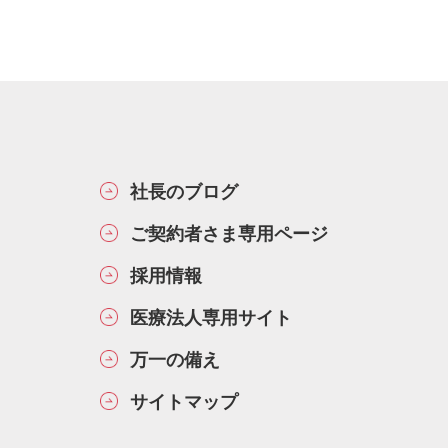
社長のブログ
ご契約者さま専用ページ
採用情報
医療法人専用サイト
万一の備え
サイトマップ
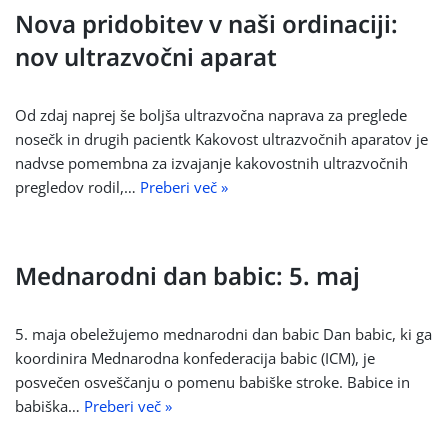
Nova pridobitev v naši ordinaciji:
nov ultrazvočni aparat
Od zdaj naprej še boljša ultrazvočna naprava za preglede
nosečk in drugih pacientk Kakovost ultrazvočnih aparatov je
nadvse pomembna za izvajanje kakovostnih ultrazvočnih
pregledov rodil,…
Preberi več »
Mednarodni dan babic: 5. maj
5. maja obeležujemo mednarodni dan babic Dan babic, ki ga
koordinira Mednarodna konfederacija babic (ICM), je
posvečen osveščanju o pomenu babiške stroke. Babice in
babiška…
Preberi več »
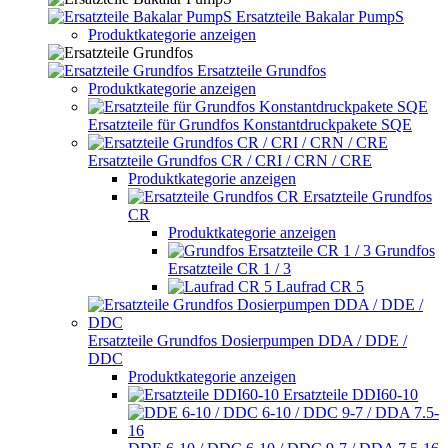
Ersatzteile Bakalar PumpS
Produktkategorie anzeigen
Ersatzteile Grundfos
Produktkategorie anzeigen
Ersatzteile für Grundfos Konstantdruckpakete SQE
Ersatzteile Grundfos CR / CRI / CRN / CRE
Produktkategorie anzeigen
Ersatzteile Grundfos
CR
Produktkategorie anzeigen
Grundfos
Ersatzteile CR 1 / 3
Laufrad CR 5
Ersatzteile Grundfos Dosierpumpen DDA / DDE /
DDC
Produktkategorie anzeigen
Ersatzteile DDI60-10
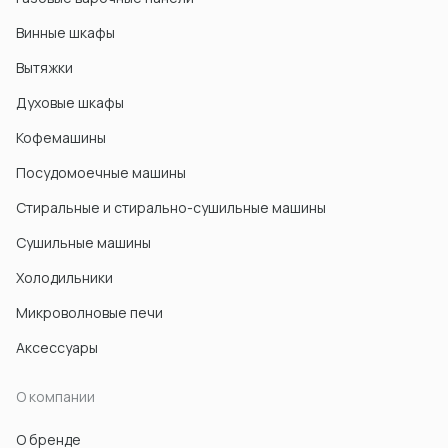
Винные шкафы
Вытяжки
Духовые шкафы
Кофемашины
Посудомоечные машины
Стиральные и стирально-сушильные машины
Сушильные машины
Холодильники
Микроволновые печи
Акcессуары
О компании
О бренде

--*--

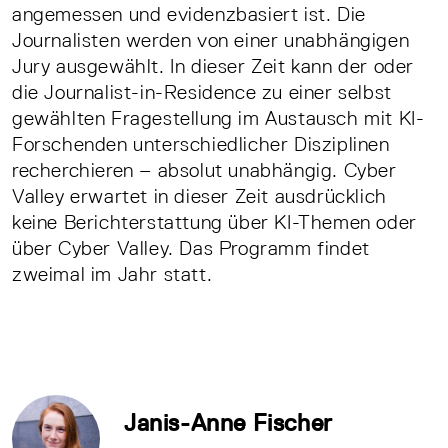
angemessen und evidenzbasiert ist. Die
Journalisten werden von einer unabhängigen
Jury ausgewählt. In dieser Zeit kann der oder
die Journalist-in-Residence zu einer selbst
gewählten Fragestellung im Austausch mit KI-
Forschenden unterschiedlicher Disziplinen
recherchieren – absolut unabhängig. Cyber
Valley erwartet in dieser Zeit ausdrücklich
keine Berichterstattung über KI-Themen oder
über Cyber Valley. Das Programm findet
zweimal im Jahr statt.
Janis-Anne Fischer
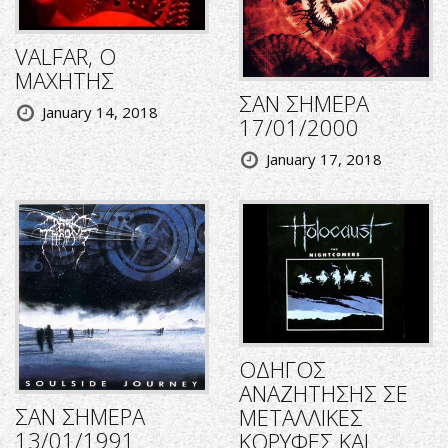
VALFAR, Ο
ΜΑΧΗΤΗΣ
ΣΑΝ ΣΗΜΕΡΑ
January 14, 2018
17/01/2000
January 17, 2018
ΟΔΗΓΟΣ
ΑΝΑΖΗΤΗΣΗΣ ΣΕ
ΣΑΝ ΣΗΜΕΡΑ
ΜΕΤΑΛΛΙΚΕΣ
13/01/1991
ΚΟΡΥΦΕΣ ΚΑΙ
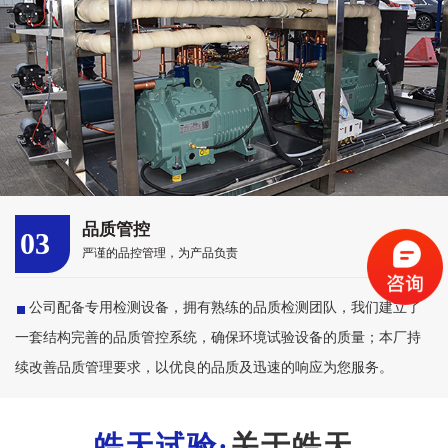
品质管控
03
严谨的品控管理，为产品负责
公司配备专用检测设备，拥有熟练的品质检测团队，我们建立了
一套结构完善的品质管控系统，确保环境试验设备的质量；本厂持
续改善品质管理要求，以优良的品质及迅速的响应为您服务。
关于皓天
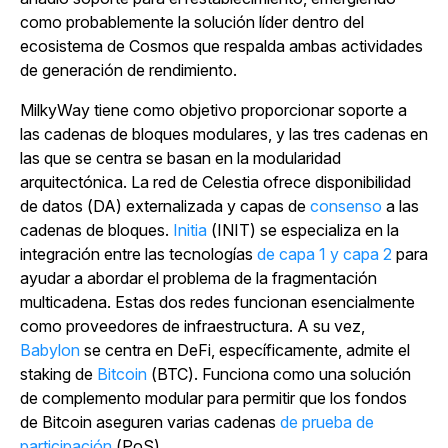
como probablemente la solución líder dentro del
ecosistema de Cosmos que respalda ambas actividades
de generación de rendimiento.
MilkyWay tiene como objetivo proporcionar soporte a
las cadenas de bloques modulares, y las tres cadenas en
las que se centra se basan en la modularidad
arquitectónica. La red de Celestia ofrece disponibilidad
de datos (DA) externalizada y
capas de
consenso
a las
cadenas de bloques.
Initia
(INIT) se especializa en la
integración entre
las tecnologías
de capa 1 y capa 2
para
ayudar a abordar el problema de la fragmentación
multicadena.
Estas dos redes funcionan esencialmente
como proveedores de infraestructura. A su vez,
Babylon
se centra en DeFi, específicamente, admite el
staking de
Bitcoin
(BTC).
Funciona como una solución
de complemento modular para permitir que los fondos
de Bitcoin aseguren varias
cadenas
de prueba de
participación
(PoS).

--*--

▶ **Aim of the exercise**: Rewrite the part of the rows that opens with the line containing "Ersatzteile Bakalar PumpS" and closes with the line containing "Ersatzteile DDI60-10", substituting "Kategorie ansehen" for every "Produktkategorie anzeigen" and leaving all else unchanged.

▶ **Solved problem**:
Ersatzteile Bakalar PumpS
Kategorie ansehen
Ersatzteile Grundfos
Kategorie ansehen
Ersatzteile für Grundfos Konstantdruckpakete SQE
Ersatzteile Grundfos CR / CRI / CRN / CRE
Kategorie ansehen
Ersatzteile Grundfos
CR
Kategorie ansehen
Grundfos
Ersatzteile CR 1 / 3
Laufrad CR 5
Ersatzteile Grundfos Dosierpumpen DDA / DDE /
DDC
Kategorie ansehen
Ersatzteile DDI60-10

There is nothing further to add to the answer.